Records for the exercise =
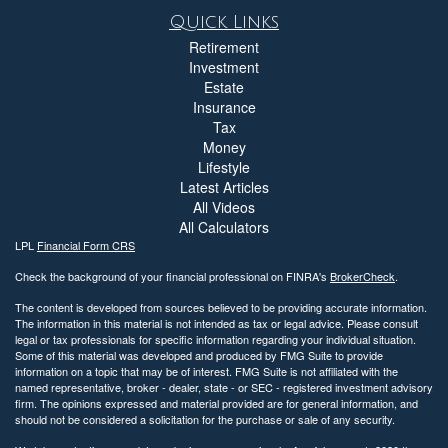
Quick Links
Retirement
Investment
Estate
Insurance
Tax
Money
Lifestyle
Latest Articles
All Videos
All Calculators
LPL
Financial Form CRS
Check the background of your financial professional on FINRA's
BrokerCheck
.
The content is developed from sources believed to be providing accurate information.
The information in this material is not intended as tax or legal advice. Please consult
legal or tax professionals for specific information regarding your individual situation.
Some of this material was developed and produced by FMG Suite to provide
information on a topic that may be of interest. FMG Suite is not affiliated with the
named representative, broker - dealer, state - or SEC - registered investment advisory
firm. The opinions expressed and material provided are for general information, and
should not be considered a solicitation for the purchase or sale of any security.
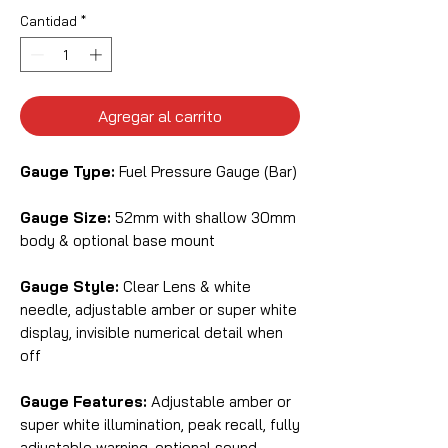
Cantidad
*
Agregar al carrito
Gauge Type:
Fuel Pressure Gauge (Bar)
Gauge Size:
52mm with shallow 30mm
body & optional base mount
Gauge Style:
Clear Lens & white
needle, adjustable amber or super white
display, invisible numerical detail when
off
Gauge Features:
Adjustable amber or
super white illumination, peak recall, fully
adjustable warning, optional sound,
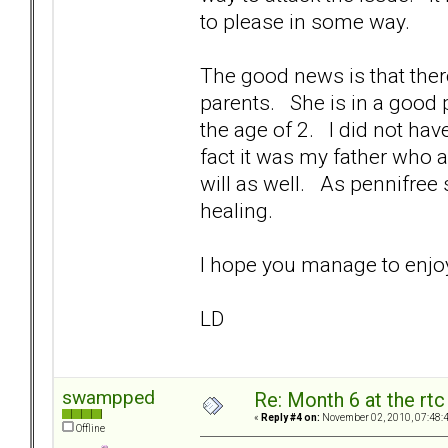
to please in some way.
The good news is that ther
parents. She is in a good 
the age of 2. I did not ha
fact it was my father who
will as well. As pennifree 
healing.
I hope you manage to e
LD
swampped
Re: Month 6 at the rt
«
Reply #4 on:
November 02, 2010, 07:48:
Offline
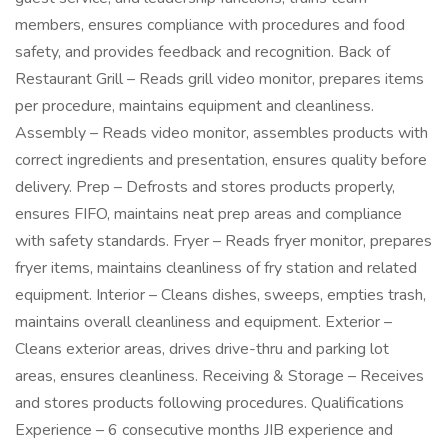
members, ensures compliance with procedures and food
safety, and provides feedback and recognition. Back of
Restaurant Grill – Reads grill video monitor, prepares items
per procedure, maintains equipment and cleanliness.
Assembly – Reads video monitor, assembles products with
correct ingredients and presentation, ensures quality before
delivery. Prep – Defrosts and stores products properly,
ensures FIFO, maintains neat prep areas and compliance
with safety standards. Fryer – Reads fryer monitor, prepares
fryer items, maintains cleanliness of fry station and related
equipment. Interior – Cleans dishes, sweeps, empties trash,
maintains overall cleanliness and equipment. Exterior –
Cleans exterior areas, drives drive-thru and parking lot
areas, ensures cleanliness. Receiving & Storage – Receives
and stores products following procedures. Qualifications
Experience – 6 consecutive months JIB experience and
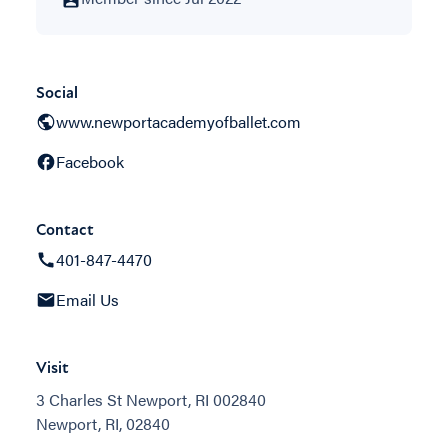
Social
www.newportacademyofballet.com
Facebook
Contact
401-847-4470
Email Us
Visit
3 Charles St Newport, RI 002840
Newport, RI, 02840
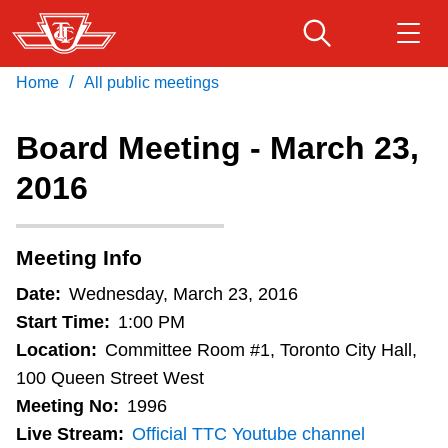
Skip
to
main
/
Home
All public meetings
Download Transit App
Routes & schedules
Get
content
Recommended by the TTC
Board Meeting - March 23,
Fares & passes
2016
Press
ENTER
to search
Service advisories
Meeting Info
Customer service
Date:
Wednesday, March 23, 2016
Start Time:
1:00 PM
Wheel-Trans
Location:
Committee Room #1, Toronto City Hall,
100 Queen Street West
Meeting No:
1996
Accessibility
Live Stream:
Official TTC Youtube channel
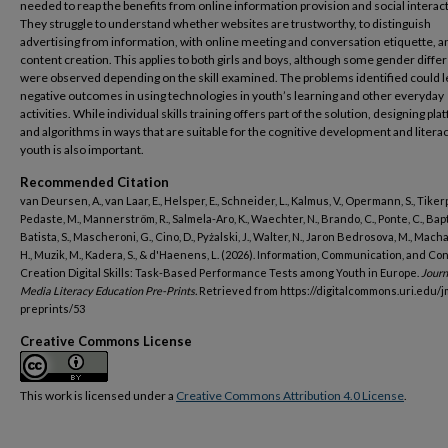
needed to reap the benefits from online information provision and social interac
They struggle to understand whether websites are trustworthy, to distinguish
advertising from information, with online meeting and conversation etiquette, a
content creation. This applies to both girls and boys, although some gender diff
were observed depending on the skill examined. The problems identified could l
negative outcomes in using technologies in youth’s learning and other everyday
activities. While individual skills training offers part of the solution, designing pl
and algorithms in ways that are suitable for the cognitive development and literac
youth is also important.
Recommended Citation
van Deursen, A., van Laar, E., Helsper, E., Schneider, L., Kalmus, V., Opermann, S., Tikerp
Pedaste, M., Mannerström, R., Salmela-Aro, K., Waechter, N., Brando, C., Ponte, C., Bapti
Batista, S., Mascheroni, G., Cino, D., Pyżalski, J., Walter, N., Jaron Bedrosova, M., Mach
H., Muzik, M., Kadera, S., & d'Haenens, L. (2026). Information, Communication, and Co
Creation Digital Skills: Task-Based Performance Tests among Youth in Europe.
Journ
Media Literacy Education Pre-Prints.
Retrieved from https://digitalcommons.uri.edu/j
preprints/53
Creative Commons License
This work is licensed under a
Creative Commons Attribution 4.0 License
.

--

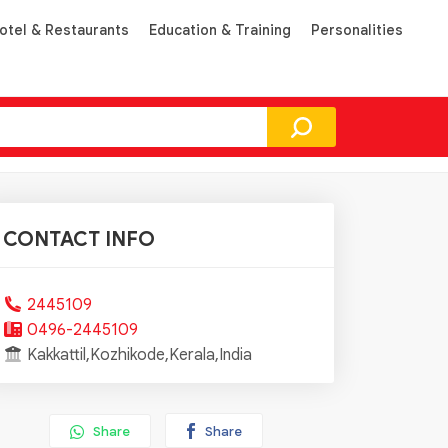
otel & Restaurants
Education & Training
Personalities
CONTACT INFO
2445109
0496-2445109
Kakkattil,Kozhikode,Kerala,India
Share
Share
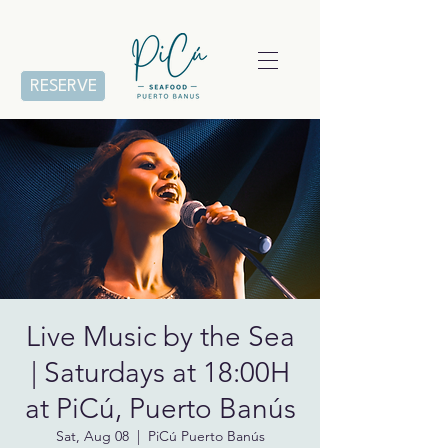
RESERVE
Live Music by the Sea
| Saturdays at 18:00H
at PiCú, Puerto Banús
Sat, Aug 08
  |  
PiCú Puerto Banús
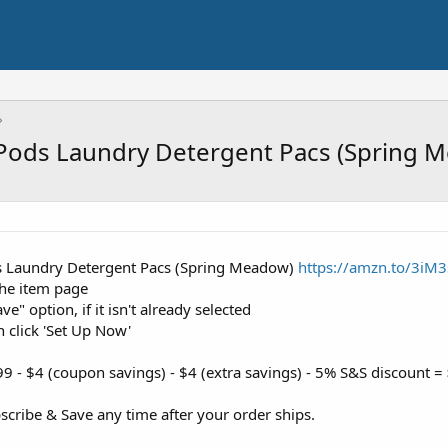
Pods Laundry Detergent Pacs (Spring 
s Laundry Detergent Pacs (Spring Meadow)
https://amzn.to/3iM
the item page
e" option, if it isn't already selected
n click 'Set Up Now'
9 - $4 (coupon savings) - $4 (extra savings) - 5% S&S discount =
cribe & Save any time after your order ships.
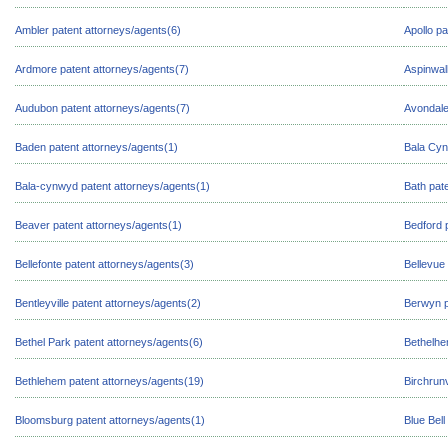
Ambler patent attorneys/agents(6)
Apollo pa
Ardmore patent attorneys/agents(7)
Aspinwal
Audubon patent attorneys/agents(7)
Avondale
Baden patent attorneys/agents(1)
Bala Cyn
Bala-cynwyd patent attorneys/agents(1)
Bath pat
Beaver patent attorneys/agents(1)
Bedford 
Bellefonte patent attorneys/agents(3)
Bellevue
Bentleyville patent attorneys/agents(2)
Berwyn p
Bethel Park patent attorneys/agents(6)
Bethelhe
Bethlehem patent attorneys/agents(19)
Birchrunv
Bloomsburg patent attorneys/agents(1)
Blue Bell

Instructions to follow =
Which of the lines in the material above contain "Suite"? Copy each one out.

Solution to the problem =
Some of this material was developed and produced by FMG Suite to provide
information on a topic that may be of interest. FMG Suite is not affiliated with the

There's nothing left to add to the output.